I suppose it wouldn’t come as much of a surprise to most folks if one were to posit that females, i.e. women, were generally not accorded a representative amount of space nor respect in the music fanzine world as it existed up until our current century. It was a pretty dudely endeavor for too many years there, with some very visible exceptions both in the UK and North America from the punk era forward, eventually leading to an empowered flowering of women-helmed and -defined music fanzines starting in the 1990s.
Making Waves was a four-issue cross-Atlantic collaboration between two women – Camille Lan in Paris and Mary Jane Regalado in Los Angeles. Camille – who truly has outstanding taste in low-fidelity post-punk music – did the Gunilla Mixtapes mp3 mix blog. I also just unearthed this more-recent show she had a hand in. Mary Jane, who later moved to Washington DC, was in a totally loopy LA band called Neonates whom I totally dug at the time – check this digital-only album out.

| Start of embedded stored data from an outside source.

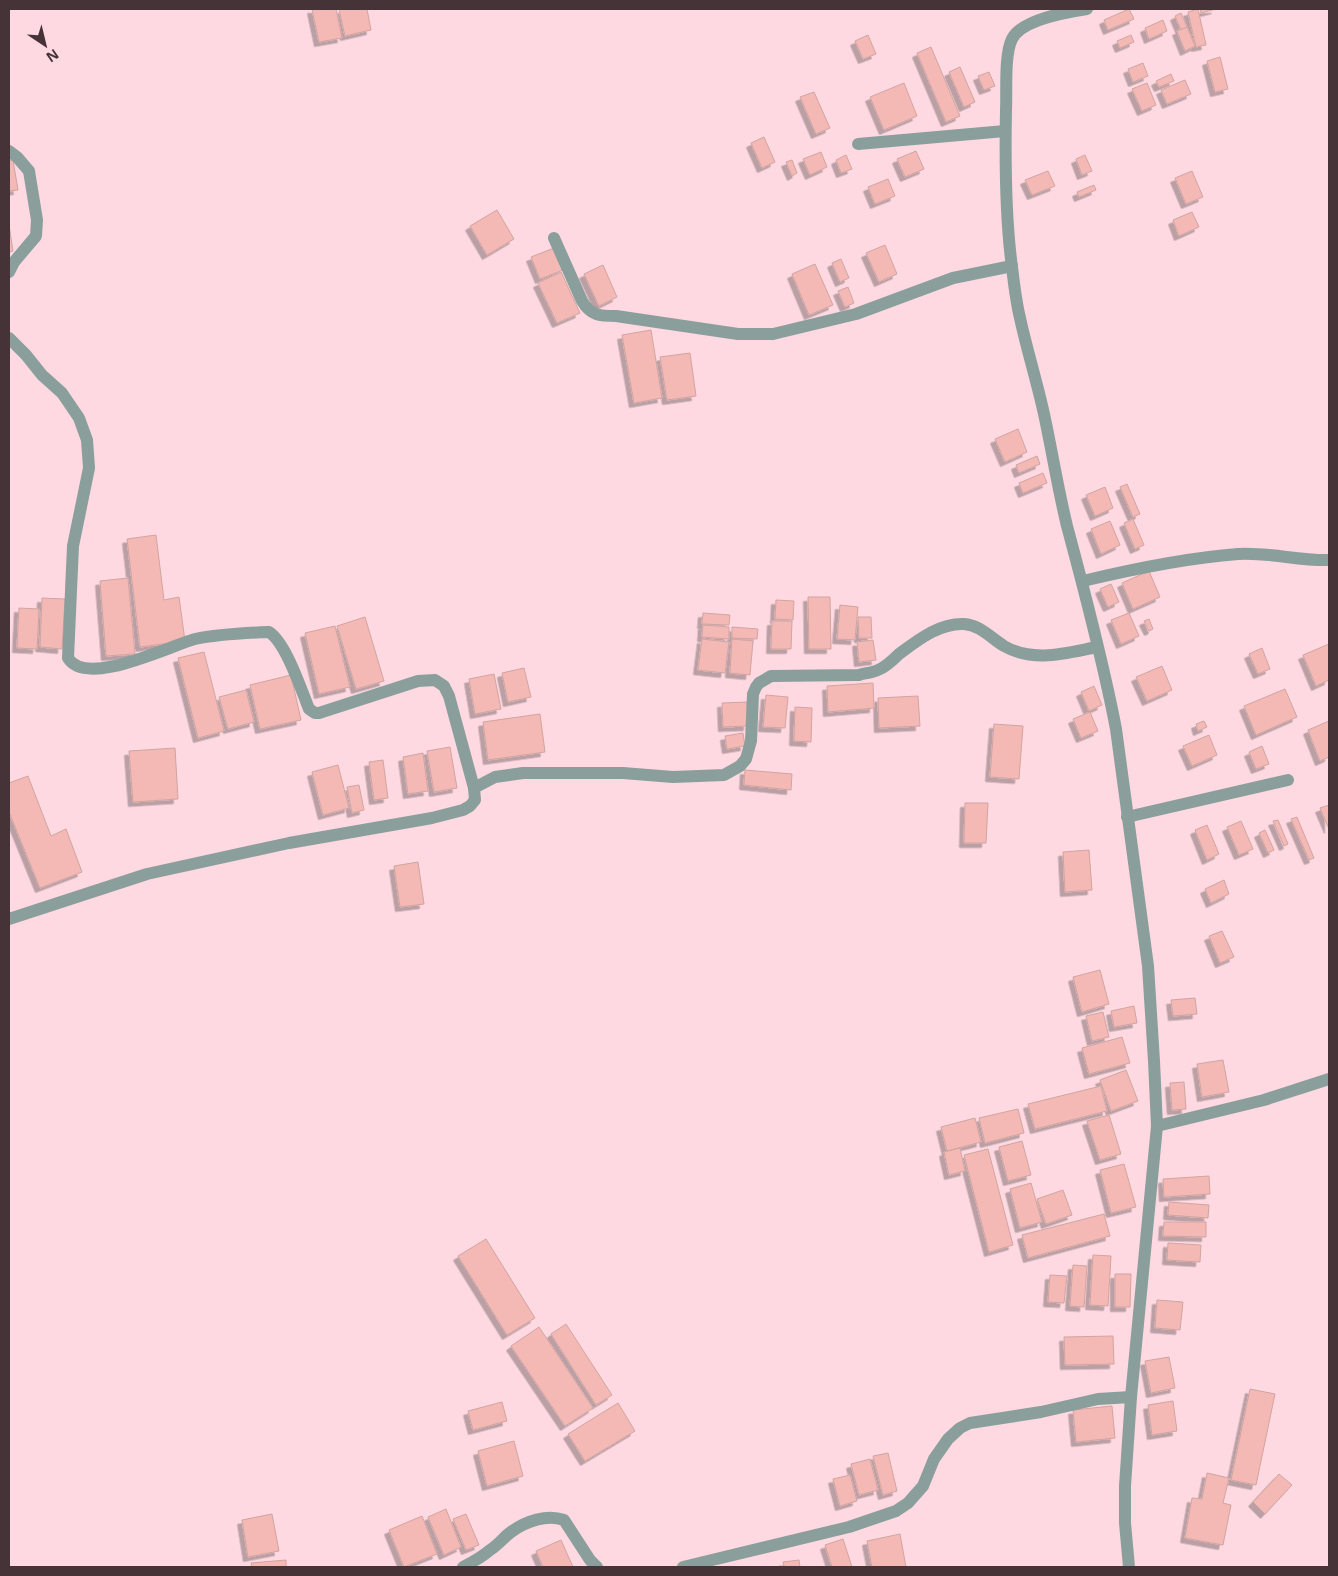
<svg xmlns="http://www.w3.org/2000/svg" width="1338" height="1576" font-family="'Noto Sans',sans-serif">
	<defs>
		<filter id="shadow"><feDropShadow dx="-4.5" dy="4.5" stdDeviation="0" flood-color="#0004"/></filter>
	</defs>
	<rect width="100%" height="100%" fill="#fed9e1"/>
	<g fill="#f4b9b5" stroke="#d0a4a1" filter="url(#shadow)">
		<path d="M312,9h24l6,29 -23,4z"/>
		<path d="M339,9h28l4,21 -26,6z"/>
		<path d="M1129,9l5,10 -26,11 -4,-10z"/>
		<path d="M1198,9l8,36 -10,2 -8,-35z"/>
		<path d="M1200,9h16l-15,4z"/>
		<path d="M1181,13l6,14 -6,3 -6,-14z"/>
		<path d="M1163,20l4,11 -18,8 -4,-11z"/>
		<path d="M1187,27l8,19 -10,5 -8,-20z"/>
		<path d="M868,35l8,19 -13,5 -8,-18z"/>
		<path d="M1131,35l3,7 -14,6 -3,-7z"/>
		<path d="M931,47l29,69 -14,6 -29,-69z"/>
		<path d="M1220,57l8,32 -13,3 -8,-31z"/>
		<path d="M1143,63l5,13 -15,6 -5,-13z"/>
		<path d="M960,67l15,35 -11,5 -15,-35z"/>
		<path d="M989,72l6,14 -11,4 -6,-14z"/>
		<path d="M1171,74l3,7 -15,6 -3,-6z"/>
		<path d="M1185,80l6,14 -24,10 -6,-14z"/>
		<path d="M904,83l13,33 -33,14 -14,-33z"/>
		<path d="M1147,83l9,22 -14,6 -10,-22z"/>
		<path d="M814,92l16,36 -14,6 -16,-37z"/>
		<path d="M764,137l11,25 -13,6 -11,-25z"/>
		<path d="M916,151l8,18 -19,8 -8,-18z"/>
		<path d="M821,152l6,15 -17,8 -7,-16z"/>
		<path d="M846,155l6,14 -11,4 -5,-13z"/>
		<path d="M1085,155l7,16 -10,4 -6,-16z"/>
		<path d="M13,160l5,30 -9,1v-30z"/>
		<path d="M792,160l5,13 -5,3 -6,-14z"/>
		<path d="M1048,171l7,15 -23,9 -7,-15z"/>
		<path d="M1192,171l11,26 -17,7 -11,-26z"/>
		<path d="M888,179l7,17 -20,8 -7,-17z"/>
		<path d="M1094,185l2,5 -17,7 -2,-5z"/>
		<path d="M497,210l17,29 -27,16 -17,-29z"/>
		<path d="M1192,212l7,15 -20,9 -6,-16z"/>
		<path d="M9,225l4,26 -4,1z"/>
		<path d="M885,245l12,29 -18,8 -13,-29z"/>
		<path d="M554,248l9,22 -23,9 -9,-22z"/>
		<path d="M841,259l8,19 -9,4 -8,-19z"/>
		<path d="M815,264l18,41 -24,10 -17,-41z"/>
		<path d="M603,265l14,32 -18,9 -15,-32z"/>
		<path d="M561,272l19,41 -23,10 -19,-40z"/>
		<path d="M848,287l6,16 -9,4 -7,-16z"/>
		<path d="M651,330l11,68 -28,5 -12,-68z"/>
		<path d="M690,353l6,43 -29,4 -7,-43z"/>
		<path d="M1018,429l9,23 -22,10 -10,-23z"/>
		<path d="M1037,456l3,8 -21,9 -3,-8z"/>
		<path d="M1043,473l4,10 -24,10 -4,-10z"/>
		<path d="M1127,484l13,30 -7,3 -13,-30z"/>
		<path d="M1105,487l8,21 -18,8 -9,-21z"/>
		<path d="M1133,519l11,26 -9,4 -11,-26z"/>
		<path d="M1110,521l10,24 -19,9 -10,-25z"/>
		<path d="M156,535l8,65 15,-3 6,44 -45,6 -13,-108z"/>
		<path d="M1149,571l11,26 -27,12 -11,-26z"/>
		<path d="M128,578l7,76 -29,2 -6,-75z"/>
		<path d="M1111,584l8,18 -11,5 -8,-18z"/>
		<path d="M808,597h22l1,52h-22z"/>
		<path d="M42,598l23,1 -3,50 -22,-2z"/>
		<path d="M776,600l18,1 -1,19 -18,-1z"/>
		<path d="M840,605l18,2 -3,33 -18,-1z"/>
		<path d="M19,608l20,1 -2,40 -20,-1z"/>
		<path d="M703,613l27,2 -1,10 -27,-1z"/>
		<path d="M1129,613l10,23 -18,8 -10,-24z"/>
		<path d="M365,617l19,64 -28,8 -19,-63z"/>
		<path d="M858,617h13l1,21h-13z"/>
		<path d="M1149,619l4,10 -4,2 -5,-10z"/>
		<path d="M772,621h20l-1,28h-20z"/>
		<path d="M703,625l26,2v12l-27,-2z"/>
		<path d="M335,626l15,61 -31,7 -14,-61z"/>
		<path d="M732,627l26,2 -1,10 -25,-1z"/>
		<path d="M702,639l27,3 -4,31 -27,-3z"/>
		<path d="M732,639l21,2 -3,34 -20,-2z"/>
		<path d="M873,640l3,20 -17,2 -2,-20z"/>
		<path d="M1329,644v36l-13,6 -13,-31z"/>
		<path d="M1262,648l8,21 -12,5 -9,-20z"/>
		<path d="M204,652l20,79 -26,7 -20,-80z"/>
		<path d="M1162,666l10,24 -25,11 -11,-24z"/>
		<path d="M524,668l7,29 -23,5 -6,-29z"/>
		<path d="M494,674l7,35 -26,5 -6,-35z"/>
		<path d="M291,675l10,45 -41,9 -10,-44z"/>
		<path d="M873,683l1,25 -46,4 -1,-26z"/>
		<path d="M1094,686l8,19 -13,6 -8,-19z"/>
		<path d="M1285,689l12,28 -41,18 -12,-29z"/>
		<path d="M246,690l8,32 -26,7 -9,-32z"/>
		<path d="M766,695l22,2 -3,31 -22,-1z"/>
		<path d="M918,696l2,30 -41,2 -1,-30z"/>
		<path d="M747,702l1,24 -25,1 -1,-24z"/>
		<path d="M795,707l17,1 -1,34 -17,-1z"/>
		<path d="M1090,712l8,19 -17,7 -8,-19z"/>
		<path d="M540,714l5,38 -57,8 -5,-38z"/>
		<path d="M1204,721l3,6 -9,4 -2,-7z"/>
		<path d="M1329,721v36l-9,4 -12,-31z"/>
		<path d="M994,724l29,2 -4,53 -29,-2z"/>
		<path d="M743,733l2,13 -18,3 -2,-13z"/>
		<path d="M1209,735l8,20 -25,11 -9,-20z"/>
		<path d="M1262,746l7,18 -13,5 -7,-17z"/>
		<path d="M450,747l7,41 -23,4 -7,-41z"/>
		<path d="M175,748l3,51 -45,3 -4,-51z"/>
		<path d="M423,753l5,38 -20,3 -5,-37z"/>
		<path d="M383,760l5,38 -14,2 -5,-38z"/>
		<path d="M338,765l11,43 -26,7 -11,-43z"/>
		<path d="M745,770l47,4 -1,16 -47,-5z"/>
		<path d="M28,776l23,60 15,-7 16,43 -42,16 -31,-76v-29z"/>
		<path d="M359,785l5,25 -12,3 -5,-26z"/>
		<path d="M965,803h23l-2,40h-22z"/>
		<path d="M1329,805v24l-9,-21z"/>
		<path d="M1297,817l17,41 -5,2 -18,-41z"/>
		<path d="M1278,820l10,24 -4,2 -11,-25z"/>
		<path d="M1241,821l12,28 -14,6 -12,-28z"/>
		<path d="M1207,825l12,29 -12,6 -12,-30z"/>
		<path d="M1265,830l9,20 -6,3 -9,-20z"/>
		<path d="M1089,850l3,40 -27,2 -2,-40z"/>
		<path d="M418,862l6,42 -24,3 -6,-41z"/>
		<path d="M1224,880l5,14 -18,9 -6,-14z"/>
		<path d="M1222,931l12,26 -14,6 -11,-27z"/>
		<path d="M1100,970l9,34 -27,8 -9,-35z"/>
		<path d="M1195,998l2,16 -24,2 -2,-16z"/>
		<path d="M1134,1006l3,17 -23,4 -3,-16z"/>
		<path d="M1103,1012l6,25 -17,4 -6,-25z"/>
		<path d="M1122,1037l8,26 -41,11 -7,-26z"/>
		<path d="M1223,1060l6,32 -27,5 -5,-33z"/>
		<path d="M1126,1070l12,31 -27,10 -11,-31z"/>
		<path d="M1184,1082l2,27 -14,1 -2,-27z"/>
		<path d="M1101,1086l6,25 -72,18 -7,-25z"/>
		<path d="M1018,1109l6,24 -39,10 -6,-25z"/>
		<path d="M1109,1115l12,39 -21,6 -13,-39z"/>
		<path d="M975,1118l6,24 -34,9 -6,-24z"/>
		<path d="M1022,1141l9,34 -23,6 -9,-34z"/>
		<path d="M960,1148l5,23 -16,4 -5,-23z"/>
		<path d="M988,1149l25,96 -24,7 -25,-97z"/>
		<path d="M1124,1164l12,43 -25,6 -11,-43z"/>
		<path d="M1209,1176l1,18 -46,3 -1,-18z"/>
		<path d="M1031,1183l11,39 -22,6 -10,-39z"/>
		<path d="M1063,1190l9,25 -26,9 -9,-25z"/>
		<path d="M1169,1202l40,3 -1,13 -40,-3z"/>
		<path d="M1104,1214l6,22 -82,22 -6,-23z"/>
		<path d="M1164,1222h42v15l-43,-1z"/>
		<path d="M486,1239l49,79 -28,17 -49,-79z"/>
		<path d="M1168,1243l33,2 -1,17 -33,-2z"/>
		<path d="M1093,1255l18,1 -3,50 -18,-1z"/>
		<path d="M1073,1265l14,1 -3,41 -14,-1z"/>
		<path d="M1115,1274h16l-1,33h-15z"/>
		<path d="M1050,1275l17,1 -3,27 -16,-1z"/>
		<path d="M1157,1300l26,2 -3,28 -25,-2z"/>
		<path d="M566,1324l46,71 -16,10 -45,-71z"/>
		<path d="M539,1327l54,81 -28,18 -54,-80z"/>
		<path d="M1113,1336l1,28 -49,1 -1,-28z"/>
		<path d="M1169,1357l6,31 -24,5 -6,-32z"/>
		<path d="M1250,1389l25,5 -19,91 -25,-5z"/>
		<path d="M1173,1401l4,30 -25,4 -4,-30z"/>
		<path d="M502,1402l5,19 -34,9 -5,-19z"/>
		<path d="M618,1403l17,28 -50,30 -17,-27z"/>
		<path d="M1112,1406l3,32 -39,4 -3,-32z"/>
		<path d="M514,1441l9,35 -36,10 -9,-35z"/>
		<path d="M888,1453l9,38 -14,4 -10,-39z"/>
		<path d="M870,1459l8,31 -19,5 -8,-31z"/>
		<path d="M1207,1473l22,5 -6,25 8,2 -8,40 -38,-7 7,-40 10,1z"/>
		<path d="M1279,1474l13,11 -27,29 -12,-12z"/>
		<path d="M850,1475l7,26 -17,5 -7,-27z"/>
		<path d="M446,1509l15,38 -17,8 -16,-38z"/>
		<path d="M272,1514l7,37 -31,6 -6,-37z"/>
		<path d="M466,1514l13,31 -13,5 -13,-31z"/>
		<path d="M422,1516l15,38 -33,13 -15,-37z"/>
		<path d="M900,1534l6,33h-34l-5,-26z"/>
		<path d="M843,1539l9,28h-20l-7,-22z"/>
		<path d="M561,1540l12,27h-30l-7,-16z"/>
		<path d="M286,1560v7h-34l-1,-4z"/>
		<path d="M799,1560l1,7h-16l-1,-5z"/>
	</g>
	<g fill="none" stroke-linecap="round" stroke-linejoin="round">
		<g stroke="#8a9f9b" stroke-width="12">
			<path d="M1087,9c-20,3 -65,10 -75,30 -8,16 -5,53 -6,71 -1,52 -1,106 6,157 2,17 4,35 8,51 7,32 17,64 24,96 8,37 14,75 23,112 18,67 36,135 49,203l32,237 6,95 3,65 -26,271 -6,89v37l4,44"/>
			<path d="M858,144l147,-13"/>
			<path d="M9,151l8,6 12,14 8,49 -1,16 -22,26 -5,10"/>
			<path d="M554,238l28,63c9,15 18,15 34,15l122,18h35l83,-20 97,-36 59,-12"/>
			<path d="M9,338l17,17 16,20 20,18 17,25 8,22 2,28 -16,78 -5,112c18,30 101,-12 127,-19 24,-5 50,-6 74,-7 17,11 32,57 40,77l6,4h4l99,-32 17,-1 9,6 5,10 25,92"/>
			<path d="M1083,581c50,-12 102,-23 155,-27 31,-2 61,7 91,6"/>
			<path d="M1127,817l161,-37"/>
			<path d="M9,919l138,-45 142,-31 143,-25 31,-8 7,-4 5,-6 -1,-12 21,-11 28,-4h100l50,4 51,-2 16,-9 6,-7 5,-18 2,-47 3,-7 3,-4 12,-7 88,-1c6,-2 13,-2 19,-5 8,-3 15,-10 21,-16 19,-14 40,-31 65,-30 16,1 27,14 40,22 29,17 62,7 93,1"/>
			<path d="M1157,1126l107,-26 65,-21"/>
			<path d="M463,1567c10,-5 19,-10 27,-17 8,-5 14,-13 21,-18 15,-11 36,-18 53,-12l26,40 7,7"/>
			<path d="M683,1567l166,-40 47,-16 12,-8 15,-17 11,-27 14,-20 12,-11 10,-5 71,-11 57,-13 33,-2"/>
		</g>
	</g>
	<rect width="1338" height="1576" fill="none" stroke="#453337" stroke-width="20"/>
	<g transform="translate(45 45) rotate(145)" stroke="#fed9e1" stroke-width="4" paint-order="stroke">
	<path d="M0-4L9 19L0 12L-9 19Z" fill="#453337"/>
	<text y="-8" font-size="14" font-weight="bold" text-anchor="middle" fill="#453337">N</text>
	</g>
</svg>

Their first Making Waves came out in 2011, and it’s sort of a record-corrector and light-shiner on a plethora of women who led bands, labels and scenes in different eras, from 70s punk onward. I made it a point to buy each of ‘em (there were four in total) as they hit the digital stores, especially after this classy first one, which featured an interview with all three Kleenex/LiLiPut members whilst still alive. Better still, it was the first time I’d read an interview with Stef Petticoat (of The Petticoats!), a true UK DIY hero who was barely recognized as such in most quarters until the last ten years or so, or maybe when Times New Viking covered one of her frantic songs (“Allergy”) a few years earlier.
Alice Bag of The Bags talks about her upcoming book Violence Girl, and there’s a cool cover for it previewed in this mag that ended up not being the actual cover at all. Jeri Cain Rossi from Your Funeral gives the lowdown on the early 80s Denver scene and gets me all excited that she got to play with The Frantix and fuckin’ Bum Kon. “Debsy” from the Dolly Mixture gets a turn – and a whole lot more, not merely just 70s/80s stuff.
I also enjoy that they’re “perfect-bound”, which means that they’re like little novellas, with a spine and everything. The writers don’t fall into the keyboard warrior trap of spending an undue amount of time on jeremiads against the patriarchy – except when we deserve it, of course. The true emphasis is on quality sub-underground music and the women who made or make it. If any of this is as interesting to you as it is to me, you’ll be happy to know that three of the four issues of Making Waves can still be purchased here. Easily one of the best fanzines of the past twenty years.
(Note: I just came across this post, a week after writing this thing, that has PDFs of all four Making Waves issues).